:: Data listing

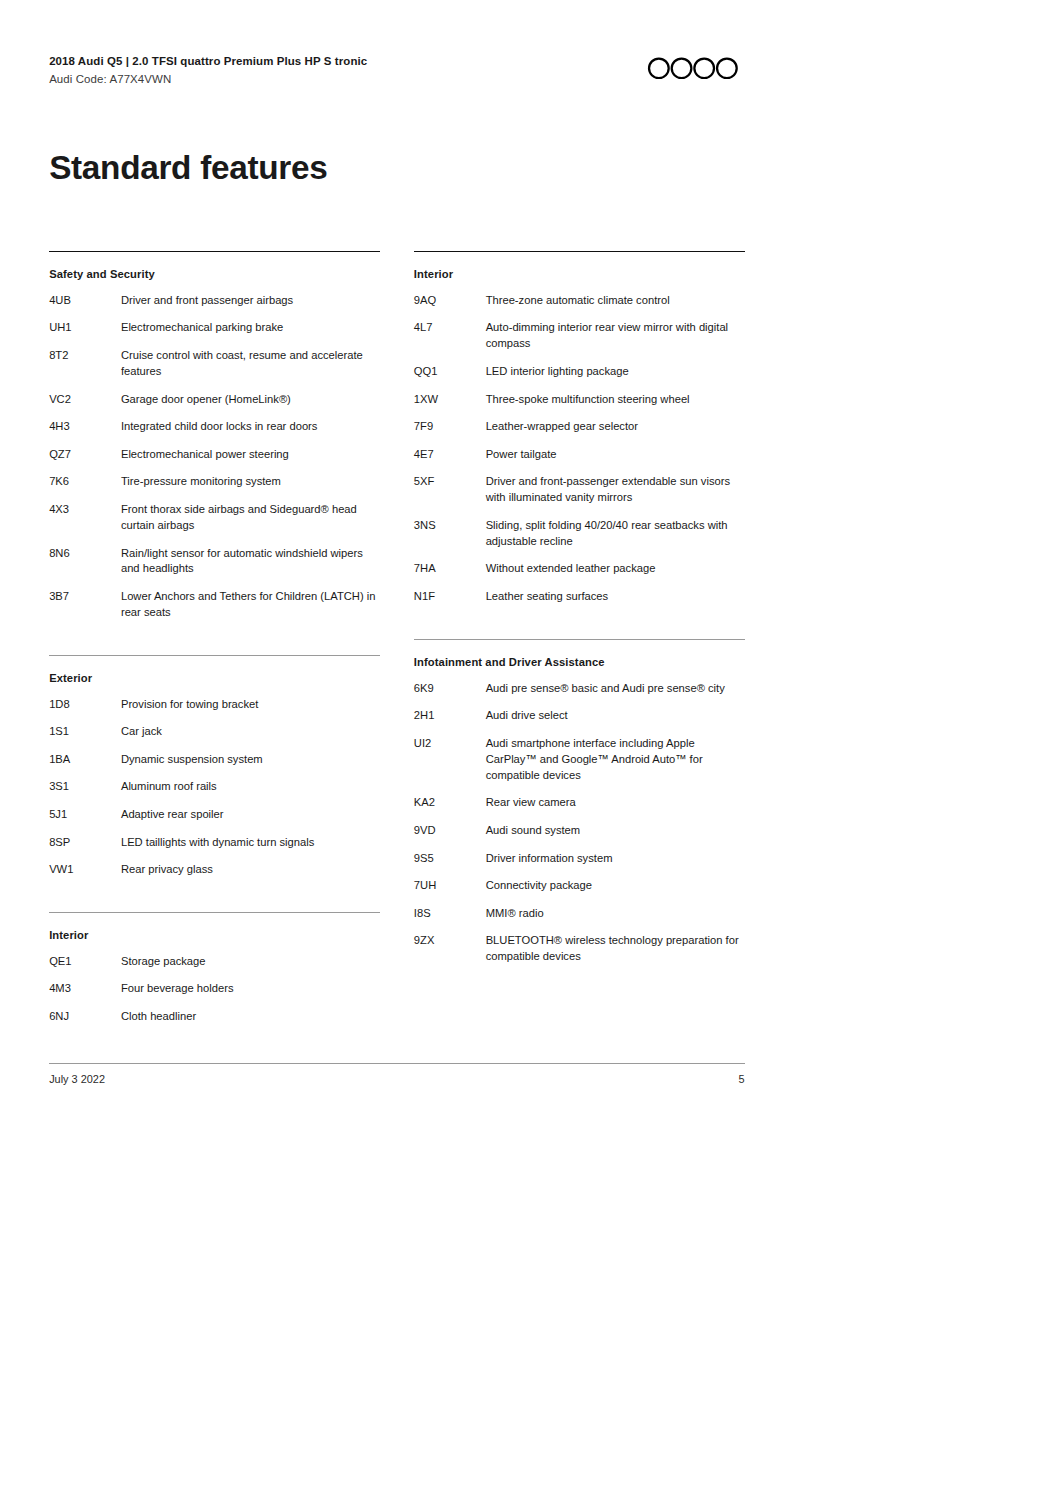2018 Audi Q5 | 2.0 TFSI quattro Premium Plus HP S tronic
Audi Code: A77X4VWN
Standard features
Safety and Security
| 4UB | Driver and front passenger airbags |
| UH1 | Electromechanical parking brake |
| 8T2 | Cruise control with coast, resume and accelerate features |
| VC2 | Garage door opener (HomeLink®) |
| 4H3 | Integrated child door locks in rear doors |
| QZ7 | Electromechanical power steering |
| 7K6 | Tire-pressure monitoring system |
| 4X3 | Front thorax side airbags and Sideguard® head curtain airbags |
| 8N6 | Rain/light sensor for automatic windshield wipers and headlights |
| 3B7 | Lower Anchors and Tethers for Children (LATCH) in rear seats |
Exterior
| 1D8 | Provision for towing bracket |
| 1S1 | Car jack |
| 1BA | Dynamic suspension system |
| 3S1 | Aluminum roof rails |
| 5J1 | Adaptive rear spoiler |
| 8SP | LED taillights with dynamic turn signals |
| VW1 | Rear privacy glass |
Interior
| QE1 | Storage package |
| 4M3 | Four beverage holders |
| 6NJ | Cloth headliner |
Interior
| 9AQ | Three-zone automatic climate control |
| 4L7 | Auto-dimming interior rear view mirror with digital compass |
| QQ1 | LED interior lighting package |
| 1XW | Three-spoke multifunction steering wheel |
| 7F9 | Leather-wrapped gear selector |
| 4E7 | Power tailgate |
| 5XF | Driver and front-passenger extendable sun visors with illuminated vanity mirrors |
| 3NS | Sliding, split folding 40/20/40 rear seatbacks with adjustable recline |
| 7HA | Without extended leather package |
| N1F | Leather seating surfaces |
Infotainment and Driver Assistance
| 6K9 | Audi pre sense® basic and Audi pre sense® city |
| 2H1 | Audi drive select |
| UI2 | Audi smartphone interface including Apple CarPlay™ and Google™ Android Auto™ for compatible devices |
| KA2 | Rear view camera |
| 9VD | Audi sound system |
| 9S5 | Driver information system |
| 7UH | Connectivity package |
| I8S | MMI® radio |
| 9ZX | BLUETOOTH® wireless technology preparation for compatible devices |
July 3 2022 5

::::

Task description: Find where the line with "parking brake |" sits in the material above, then copy exactly from it through the line with "leather package |". Add no other line.

Answer section:
| UH1 | Electromechanical parking brake |
| 8T2 | Cruise control with coast, resume and accelerate features |
| VC2 | Garage door opener (HomeLink®) |
| 4H3 | Integrated child door locks in rear doors |
| QZ7 | Electromechanical power steering |
| 7K6 | Tire-pressure monitoring system |
| 4X3 | Front thorax side airbags and Sideguard® head curtain airbags |
| 8N6 | Rain/light sensor for automatic windshield wipers and headlights |
| 3B7 | Lower Anchors and Tethers for Children (LATCH) in rear seats |
Exterior
| 1D8 | Provision for towing bracket |
| 1S1 | Car jack |
| 1BA | Dynamic suspension system |
| 3S1 | Aluminum roof rails |
| 5J1 | Adaptive rear spoiler |
| 8SP | LED taillights with dynamic turn signals |
| VW1 | Rear privacy glass |
Interior
| QE1 | Storage package |
| 4M3 | Four beverage holders |
| 6NJ | Cloth headliner |
Interior
| 9AQ | Three-zone automatic climate control |
| 4L7 | Auto-dimming interior rear view mirror with digital compass |
| QQ1 | LED interior lighting package |
| 1XW | Three-spoke multifunction steering wheel |
| 7F9 | Leather-wrapped gear selector |
| 4E7 | Power tailgate |
| 5XF | Driver and front-passenger extendable sun visors with illuminated vanity mirrors |
| 3NS | Sliding, split folding 40/20/40 rear seatbacks with adjustable recline |
| 7HA | Without extended leather package |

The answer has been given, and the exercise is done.